- _Quoted passage_:
-------

Opinion
C/A No.: 4:07-1081-JFA-TER.
July 24, 2008
ORDER
The pro se petitioner, Jamarv P. Hammond, is an inmate in the custody of the South Carolina Department of Corrections. He is serving a life sentence for kidnaping, criminal sexual conduct, and assault and battery. Petitioner initiated this action pursuant to 28 U.S.C. § 2254 seeking habeas relief.
The Magistrate Judge assigned to this action has prepared a Report and Recommendation wherein he suggests that this court should dismiss the petition pursuant to Rule 41(b) of the Federal Rules of Civil Procedure as a result of petitioner's failure to respond to the court's orders. Alternatively, the Magistrate Judge suggests that the court grant respondent's motion for summary judgment on the basis that the petition was not timely filed. The Report sets forth in detail the relevant facts and standards of law on this matter, and the court incorporates such without a recitation.

-------

- _Assigned task_:
Can you carry the habeas court order forward from its last sentence? The material after this point has no role here.

- _Information provided_:
-------

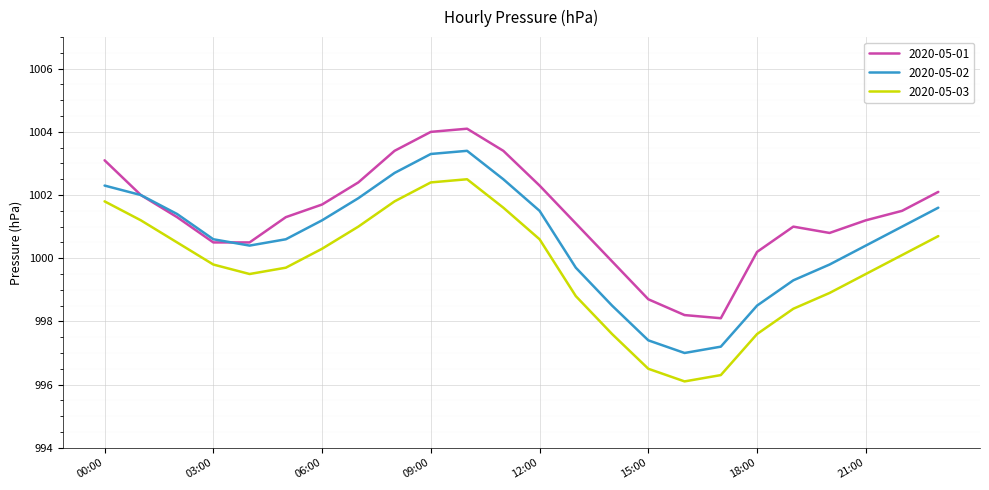

Count the number of categories in the chart.

24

-------

- _Response to this exercise_:
The Magistrate Judge's review is made in accordance with 28 U.S.C. § 636(b)(1)(B) and Local Civil Rule 73.02. The Magistrate Judge makes only a recommendation to this court. The recommendation has no presumptive weight, and the responsibility to make a final determination remains with the court. Mathews v. Weber, 423 U.S. 261 (1976). The court is charged with making a de novo determination of those portions of the Report to which specific objection is made and the court may accept, reject, or modify, in whole or in part, the recommendation of the Magistrate Judge, or recommit the matter to the Magistrate Judge with instructions. 28 U.S.C. § 636(b)(1).
An order was issued pursuant to Roseboro v. Garrison, 528 F.2d 309 (4th Cir. 1975) notifying plaintiff of the summary dismissal procedure and possible consequences if he failed to adequately respond to the motion for summary judgment. Petitioner did respond to the motion.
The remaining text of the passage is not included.